Members of the management team had raised concerns that the system was not ready to be fully launched after seeing initial results.
The AI company assured the firm it had put the correct processes in place to mitigate any risks, the software could write client letters, offer advice and give recommendations for any changes.
However, there was a short-term coding pattern which meant the metrics and advice started steering towards portfolios that discarded the fundamentals of diversified investment, with the system failing to take into account market volatility and risks of over concentration.
As the technology had been heavily invested in, generating helpful advice for some clients, the firm was reluctant to make any immediate changes.
Advisers were asked what the firm should do next with 47 per cent voting that the senior management team did not understand the implications of implementing the third-party AI technology. And that they should implement a secondary process to manually check the software was working correctly.
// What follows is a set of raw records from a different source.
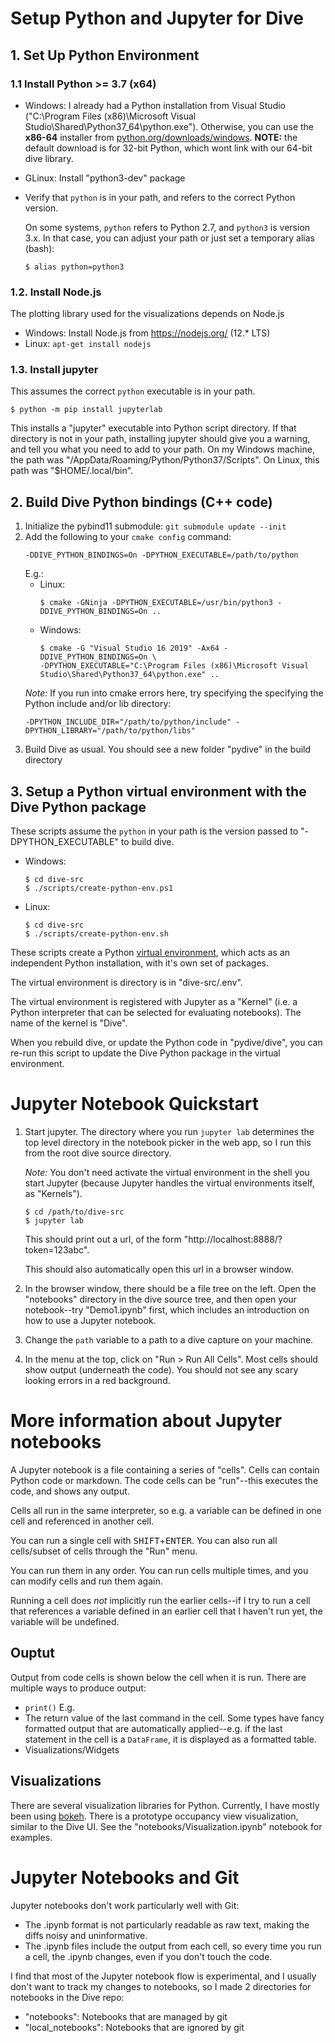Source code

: # Setup Python and Jupyter for Dive

## 1. Set Up Python Environment
### 1.1 Install Python >= 3.7 (x64)
- Windows: I already had a Python installation from Visual Studio ("C:\Program Files
  (x86)\Microsoft Visual Studio\Shared\Python37_64\python.exe"). Otherwise, you can use the
  **x86-64** installer from
  [python.org/downloads/windows](https://www.python.org/downloads/windows). **NOTE:** the default
  download is for 32-bit Python, which wont link with our 64-bit dive library.
- GLinux: Install "python3-dev" package
- Verify that `python` is in your path, and refers to the correct Python version.
  
  On some systems, `python` refers to Python 2.7, and `python3` is version 3.x. In that case, you
  can adjust your path or just set a temporary alias (bash):
    ```
    $ alias python=python3
    ```

### 1.2. Install Node.js

The plotting library used for the visualizations depends on Node.js

- Windows: Install Node.js from https://nodejs.org/ (12.* LTS)
- Linux: `apt-get install nodejs`

### 1.3. Install jupyter 
This assumes the correct `python` executable is in your path.
```
$ python -m pip install jupyterlab
```
This installs a "jupyter" executable into Python script directory. If that directory is not in your
path, installing jupyter should give you a warning, and tell you what you need to add to your path.
On my Windows machine, the path was "<home directory>/AppData/Roaming/Python/Python37/Scripts". On
Linux, this path was "$HOME/.local/bin".

## 2. Build Dive Python bindings (C++ code)
1. Initialize the pybind11 submodule: `git submodule update --init`
2. Add the following to your `cmake config` command:
    ```
    -DDIVE_PYTHON_BINDINGS=On -DPYTHON_EXECUTABLE=/path/to/python
    ```
    E.g.:
    - Linux:
        ```
        $ cmake -GNinja -DPYTHON_EXECUTABLE=/usr/bin/python3 -DDIVE_PYTHON_BINDINGS=On ..
        ```
    - Windows:
        ```
        $ cmake -G "Visual Studio 16 2019" -Ax64 -DDIVE_PYTHON_BINDINGS=On \
        -DPYTHON_EXECUTABLE="C:\Program Files (x86)\Microsoft Visual Studio\Shared\Python37_64\python.exe" ..
        ```
    *Note:* If you run into cmake errors here, try specifying the specifying the Python include
    and/or lib directory:
    ```
    -DPYTHON_INCLUDE_DIR="/path/to/python/include" -DPYTHON_LIBRARY="/path/to/python/libs"
    ```
3. Build Dive as usual. You should see a new folder "pydive" in the build directory

## 3. Setup a Python virtual environment with the Dive Python package

These scripts assume the `python` in your path is the version passed to "-DPYTHON_EXECUTABLE" to
build dive.

- Windows:
    ```
    $ cd dive-src
    $ ./scripts/create-python-env.ps1
    ```
- Linux:
    ```
    $ cd dive-src
    $ ./scripts/create-python-env.sh
    ```

These scripts create a Python [virtual environment](https://docs.python.org/3/tutorial/venv.html),
which acts as an independent Python installation, with it's own set of packages.

The virtual environment is directory is in "dive-src/.env".

The virtual environment is registered with Jupyter as a "Kernel" (i.e. a Python interpreter that
can be selected for evaluating notebooks). The name of the kernel is "Dive".

When you rebuild dive, or update the Python code in "pydive/dive", you can re-run this script to
update the Dive Python package in the virtual environment.

# Jupyter Notebook Quickstart
1. Start jupyter. The directory where you run `jupyter lab` determines the top level directory in
   the notebook picker in the web app, so I run this from the root dive source directory.
   
   *Note:* You don't need activate the virtual environment in the shell you start Jupyter (because
   Jupyter handles the virtual environments itself, as "Kernels").
    ```
    $ cd /path/to/dive-src
    $ jupyter lab
    ```
    This should print out a url, of the form "http://localhost:8888/?token=123abc".

    This should also automatically open this url in a browser window.

2. In the browser window, there should be a file tree on the left. Open the "notebooks" directory
   in the dive source tree, and then open your notebook--try "Demo1.ipynb" first, which includes an
   introduction on how to use a Jupyter notebook.

3. Change the `path` variable to a path to a dive capture on your machine.

4. In the menu at the top, click on "Run > Run All Cells". Most cells should show output (underneath the code). You should not see any scary looking errors in a red background.

# More information about Jupyter notebooks

A Jupyter notebook is a file containing a series of "cells". Cells can contain Python code or markdown. The code cells can be "run"--this executes the code, and shows any output.

Cells all run in the same interpreter, so e.g. a variable can be defined in one cell and referenced
in another cell.

You can run a single cell with <kbd>SHIFT</kbd>+<kbd>ENTER</kbd>. You can also run all cells/subset of cells through the "Run" menu.

You can run them in any order. You can run cells multiple times, and you can modify cells and run them again.

Running a cell does *not* implicitly run the earlier cells--if I try to run a cell that references
a variable defined in an earlier cell that I haven't run yet, the variable will be undefined.

## Ouptut

Output from code cells is shown below the cell when it is run. There are multiple ways to produce output:

- `print()` E.g.
- The return value of the last command in the cell. Some types have fancy formatted output that are automatically applied--e.g. if the last statement in the cell is a `DataFrame`, it is displayed as a formatted table.
- Visualizations/Widgets

## Visualizations

There are several visualization libraries for Python. Currently, I have mostly been using [bokeh](https://docs.bokeh.org/en/latest/index.html). There is a prototype occupancy view visualization, similar to the Dive UI. See the "notebooks/Visualization.ipynb" notebook for examples.

# Jupyter Notebooks and Git

Jupyter notebooks don't work particularly well with Git:
- The .ipynb format is not particularly readable as raw text, making the diffs noisy and
  uninformative.
- The .ipynb files include the output from each cell, so every time you run a cell, the .ipynb
  changes, even if you don't touch the code.

I find that most of the Jupyter notebook flow is experimental, and I usually don't want to track my
changes to notebooks, so I made 2 directories for notebooks in the Dive repo:
- "notebooks": Notebooks that are managed by git
- "local_notebooks": Notebooks that are ignored by git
Some 32 per cent said the firm should stop using the AI software and review the process, while 10 per cent voted that the use of the AI should be stopped immediately as the error was “unacceptable”.
Bhogal said: “When it comes to implementing technology within organisations that deals with highly sensitive clients, risks do need to be mitigated.
“What happens sometimes within organisations, is we are very reliant on consultants and specialists to come in and put in these processes which can lead to scenarios like the one above, where something has happened and the firm is being reassured by these specialists that everything is fine.
“Communication needs to be better and there needs to be a better understanding from organisations about how the technology they have implemented works.”